### Work instruction:
Without including any pictures, return the records below exactly as written.

· · · · · · ·

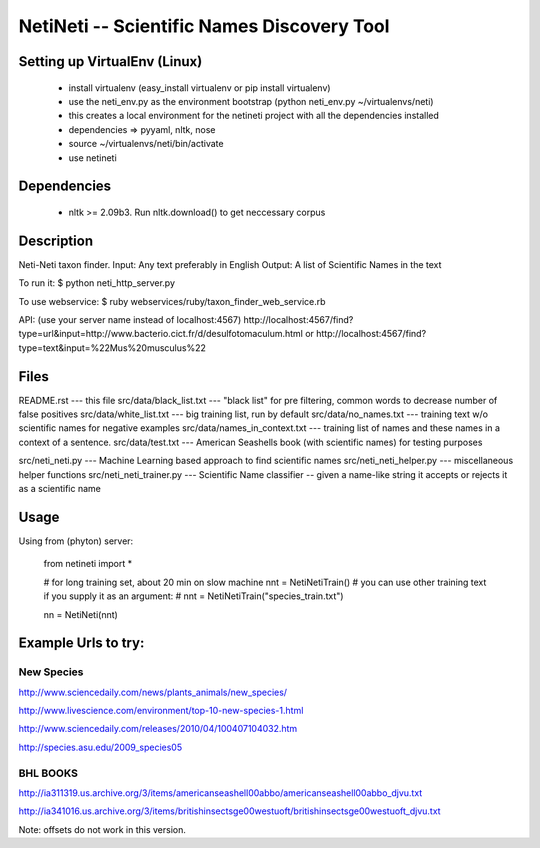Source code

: ===========================================
NetiNeti -- Scientific Names Discovery Tool
===========================================


Setting up VirtualEnv (Linux)
=====================
  
  * install virtualenv (easy_install virtualenv or pip install virtualenv)
  
  * use the neti_env.py as the environment bootstrap (python neti_env.py ~/virtualenvs/neti)
  
  * this creates a local environment for the netineti project with all the dependencies installed
  
  * dependencies => pyyaml, nltk, nose
  
  * source ~/virtualenvs/neti/bin/activate
  
  * use netineti

Dependencies
============

  * nltk >= 2.09b3. Run nltk.download() to get neccessary corpus

Description
===========

Neti-Neti taxon finder.
Input: Any text preferably in English
Output: A list of Scientific Names in the text

To run it:
$ python neti_http_server.py

To use webservice:
$ ruby webservices/ruby/taxon_finder_web_service.rb

API:
(use your server name instead of localhost:4567)
http://localhost:4567/find?type=url&input=http://www.bacterio.cict.fr/d/desulfotomaculum.html
or
http://localhost:4567/find?type=text&input=%22Mus%20musculus%22

Files
=====

README.rst                    --- this file
src/data/black_list.txt       --- "black list" for pre filtering, common words to decrease number of false positives
src/data/white_list.txt       --- big training list, run by default
src/data/no_names.txt         --- training text w/o scientific names for negative examples
src/data/names_in_context.txt --- training list of names and these names in a context of a sentence.
src/data/test.txt             --- American Seashells book (with scientific names) for testing purposes 

src/neti_neti.py              --- Machine Learning based approach to find scientific names
src/neti_neti_helper.py       --- miscellaneous helper functions
src/neti_neti_trainer.py      --- Scientific Name classifier -- given a name-like string it accepts or rejects it as a scientific name


Usage
=====

Using from (phyton) server:

  from netineti import *

  # for long training set, about 20 min on slow machine
  nnt = NetiNetiTrain()
  # you can use other training text if you supply it as an argument:
  # nnt = NetiNetiTrain("species_train.txt")

  nn = NetiNeti(nnt)

Example Urls to try:
====================

New Species
-----------
http://www.sciencedaily.com/news/plants_animals/new_species/

http://www.livescience.com/environment/top-10-new-species-1.html

http://www.sciencedaily.com/releases/2010/04/100407104032.htm

http://species.asu.edu/2009_species05

BHL BOOKS
---------
http://ia311319.us.archive.org/3/items/americanseashell00abbo/americanseashell00abbo_djvu.txt

http://ia341016.us.archive.org/3/items/britishinsectsge00westuoft/britishinsectsge00westuoft_djvu.txt



Note: offsets do not work in this version.

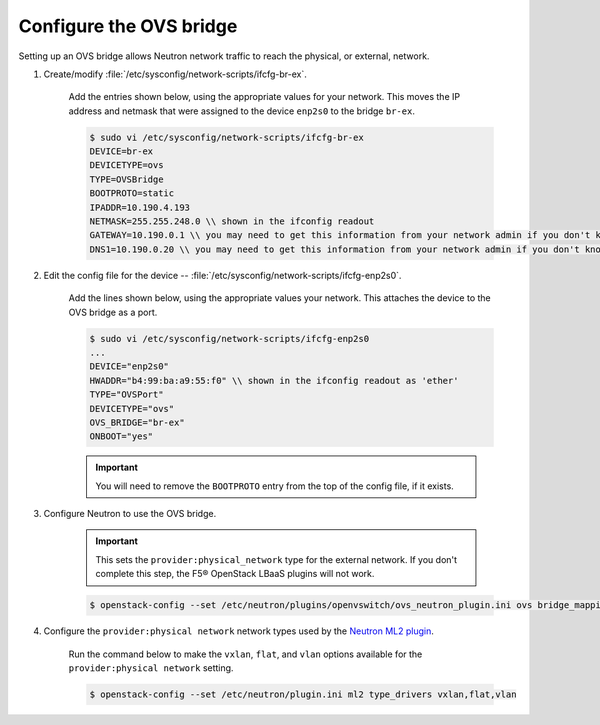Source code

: .. _os-config-ovs-bridge:

Configure the OVS bridge
````````````````````````

Setting up an OVS bridge allows Neutron network traffic to reach the physical, or external, network.

1. Create/modify :file:`/etc/sysconfig/network-scripts/ifcfg-br-ex`.

    Add the entries shown below, using the appropriate values for your network. This moves the IP address and netmask that were assigned to the device ``enp2s0`` to the bridge ``br-ex``.

    .. code-block:: shell

        $ sudo vi /etc/sysconfig/network-scripts/ifcfg-br-ex
        DEVICE=br-ex
        DEVICETYPE=ovs
        TYPE=OVSBridge
        BOOTPROTO=static
        IPADDR=10.190.4.193
        NETMASK=255.255.248.0 \\ shown in the ifconfig readout
        GATEWAY=10.190.0.1 \\ you may need to get this information from your network admin if you don't know it
        DNS1=10.190.0.20 \\ you may need to get this information from your network admin if you don't know it

2. Edit the config file for the device -- :file:`/etc/sysconfig/network-scripts/ifcfg-enp2s0`.

    Add the lines shown below, using the appropriate values your network. This attaches the device to the OVS bridge as a port.

    .. code-block:: shell

        $ sudo vi /etc/sysconfig/network-scripts/ifcfg-enp2s0
        ...
        DEVICE="enp2s0"
        HWADDR="b4:99:ba:a9:55:f0" \\ shown in the ifconfig readout as 'ether'
        TYPE="OVSPort"
        DEVICETYPE="ovs"
        OVS_BRIDGE="br-ex"
        ONBOOT="yes"


    .. important::

        You will need to remove the ``BOOTPROTO`` entry from the top of the config file, if it exists.


3. Configure Neutron to use the OVS bridge.

    .. important::

        This sets the ``provider:physical_network`` type for the external network. If you don't complete this step, the F5® OpenStack LBaaS plugins will not work.


    .. code-block:: shell

        $ openstack-config --set /etc/neutron/plugins/openvswitch/ovs_neutron_plugin.ini ovs bridge_mappings extnet:br-ex


4. Configure the ``provider:physical network`` network types used by the `Neutron ML2 plugin <https://wiki.openstack.org/wiki/Neutron/ML2>`_.

    Run the command below to make the ``vxlan``, ``flat``, and ``vlan`` options available for the ``provider:physical network`` setting.

    .. code-block:: shell

        $ openstack-config --set /etc/neutron/plugin.ini ml2 type_drivers vxlan,flat,vlan



.. seealso::

    * `RHEL OpenStack Networking Guide: Configure Bridge Mappings <https://access.redhat.com/documentation/en/red-hat-enterprise-linux-openstack-platform/7/networking-guide/chapter-14-configure-bridge-mappings>`_
    * `OpenStack Networking Guide: Provider networks with Open vSwitch <http://docs.openstack.org/kilo/networking-guide/scenario_provider_ovs.html>`_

· · · · · · ·

### Output of the task:
Source code

: ===========================================
NetiNeti -- Scientific Names Discovery Tool
===========================================


Setting up VirtualEnv (Linux)
=====================
  
  * install virtualenv (easy_install virtualenv or pip install virtualenv)
  
  * use the neti_env.py as the environment bootstrap (python neti_env.py ~/virtualenvs/neti)
  
  * this creates a local environment for the netineti project with all the dependencies installed
  
  * dependencies => pyyaml, nltk, nose
  
  * source ~/virtualenvs/neti/bin/activate
  
  * use netineti

Dependencies
============

  * nltk >= 2.09b3. Run nltk.download() to get neccessary corpus

Description
===========

Neti-Neti taxon finder.
Input: Any text preferably in English
Output: A list of Scientific Names in the text

To run it:
$ python neti_http_server.py

To use webservice:
$ ruby webservices/ruby/taxon_finder_web_service.rb

API:
(use your server name instead of localhost:4567)
http://localhost:4567/find?type=url&input=http://www.bacterio.cict.fr/d/desulfotomaculum.html
or
http://localhost:4567/find?type=text&input=%22Mus%20musculus%22

Files
=====

README.rst                    --- this file
src/data/black_list.txt       --- "black list" for pre filtering, common words to decrease number of false positives
src/data/white_list.txt       --- big training list, run by default
src/data/no_names.txt         --- training text w/o scientific names for negative examples
src/data/names_in_context.txt --- training list of names and these names in a context of a sentence.
src/data/test.txt             --- American Seashells book (with scientific names) for testing purposes 

src/neti_neti.py              --- Machine Learning based approach to find scientific names
src/neti_neti_helper.py       --- miscellaneous helper functions
src/neti_neti_trainer.py      --- Scientific Name classifier -- given a name-like string it accepts or rejects it as a scientific name


Usage
=====

Using from (phyton) server:

  from netineti import *

  # for long training set, about 20 min on slow machine
  nnt = NetiNetiTrain()
  # you can use other training text if you supply it as an argument:
  # nnt = NetiNetiTrain("species_train.txt")

  nn = NetiNeti(nnt)

Example Urls to try:
====================

New Species
-----------
http://www.sciencedaily.com/news/plants_animals/new_species/

http://www.livescience.com/environment/top-10-new-species-1.html

http://www.sciencedaily.com/releases/2010/04/100407104032.htm

http://species.asu.edu/2009_species05

BHL BOOKS
---------
http://ia311319.us.archive.org/3/items/americanseashell00abbo/americanseashell00abbo_djvu.txt

http://ia341016.us.archive.org/3/items/britishinsectsge00westuoft/britishinsectsge00westuoft_djvu.txt



Note: offsets do not work in this version.

Source code

: .. _os-config-ovs-bridge:

Configure the OVS bridge
````````````````````````

Setting up an OVS bridge allows Neutron network traffic to reach the physical, or external, network.

1. Create/modify :file:`/etc/sysconfig/network-scripts/ifcfg-br-ex`.

    Add the entries shown below, using the appropriate values for your network. This moves the IP address and netmask that were assigned to the device ``enp2s0`` to the bridge ``br-ex``.

    .. code-block:: shell

        $ sudo vi /etc/sysconfig/network-scripts/ifcfg-br-ex
        DEVICE=br-ex
        DEVICETYPE=ovs
        TYPE=OVSBridge
        BOOTPROTO=static
        IPADDR=10.190.4.193
        NETMASK=255.255.248.0 \\ shown in the ifconfig readout
        GATEWAY=10.190.0.1 \\ you may need to get this information from your network admin if you don't know it
        DNS1=10.190.0.20 \\ you may need to get this information from your network admin if you don't know it

2. Edit the config file for the device -- :file:`/etc/sysconfig/network-scripts/ifcfg-enp2s0`.

    Add the lines shown below, using the appropriate values your network. This attaches the device to the OVS bridge as a port.

    .. code-block:: shell

        $ sudo vi /etc/sysconfig/network-scripts/ifcfg-enp2s0
        ...
        DEVICE="enp2s0"
        HWADDR="b4:99:ba:a9:55:f0" \\ shown in the ifconfig readout as 'ether'
        TYPE="OVSPort"
        DEVICETYPE="ovs"
        OVS_BRIDGE="br-ex"
        ONBOOT="yes"


    .. important::

        You will need to remove the ``BOOTPROTO`` entry from the top of the config file, if it exists.


3. Configure Neutron to use the OVS bridge.

    .. important::

        This sets the ``provider:physical_network`` type for the external network. If you don't complete this step, the F5® OpenStack LBaaS plugins will not work.


    .. code-block:: shell

        $ openstack-config --set /etc/neutron/plugins/openvswitch/ovs_neutron_plugin.ini ovs bridge_mappings extnet:br-ex


4. Configure the ``provider:physical network`` network types used by the `Neutron ML2 plugin <https://wiki.openstack.org/wiki/Neutron/ML2>`_.

    Run the command below to make the ``vxlan``, ``flat``, and ``vlan`` options available for the ``provider:physical network`` setting.

    .. code-block:: shell

        $ openstack-config --set /etc/neutron/plugin.ini ml2 type_drivers vxlan,flat,vlan



.. seealso::

    * `RHEL OpenStack Networking Guide: Configure Bridge Mappings <https://access.redhat.com/documentation/en/red-hat-enterprise-linux-openstack-platform/7/networking-guide/chapter-14-configure-bridge-mappings>`_
    * `OpenStack Networking Guide: Provider networks with Open vSwitch <http://docs.openstack.org/kilo/networking-guide/scenario_provider_ovs.html>`_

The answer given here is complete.